Your assignment. Although the data below holds other lines too, output only those from the line with "TASK-908, status: Ideas -> Waiting" up to and including the line with "TASK-1063, estimate: 8 -> 13", exactly as they appear.
========
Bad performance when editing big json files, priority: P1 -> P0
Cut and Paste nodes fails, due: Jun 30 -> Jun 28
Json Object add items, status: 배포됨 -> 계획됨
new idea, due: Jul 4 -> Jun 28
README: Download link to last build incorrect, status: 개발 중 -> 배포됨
========
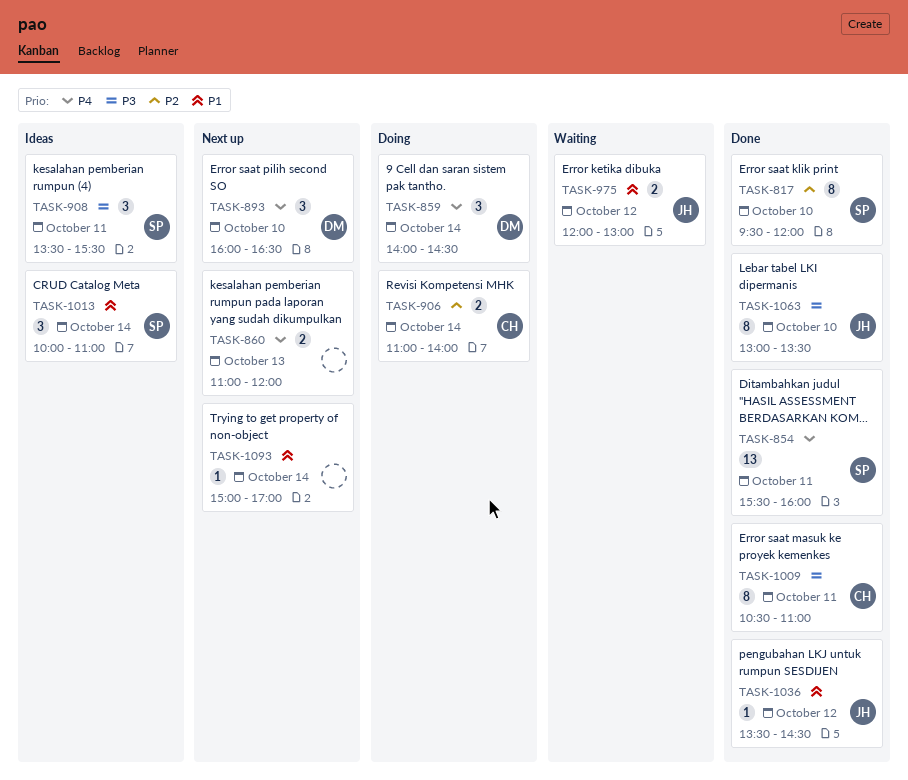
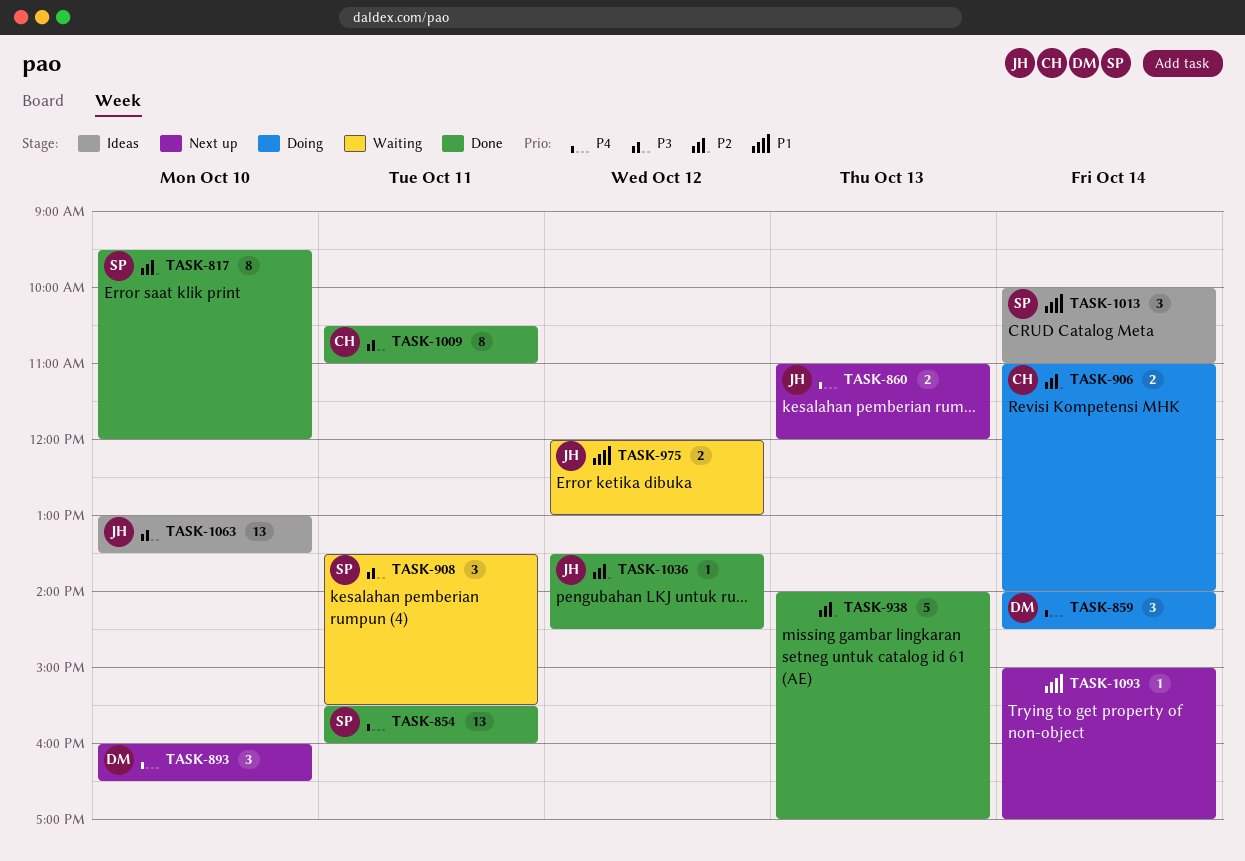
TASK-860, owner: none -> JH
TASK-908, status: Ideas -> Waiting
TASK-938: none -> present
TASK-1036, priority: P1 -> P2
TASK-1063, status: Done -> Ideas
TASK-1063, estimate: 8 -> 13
========
Your response.
TASK-908, status: Ideas -> Waiting
TASK-938: none -> present
TASK-1036, priority: P1 -> P2
TASK-1063, status: Done -> Ideas
TASK-1063, estimate: 8 -> 13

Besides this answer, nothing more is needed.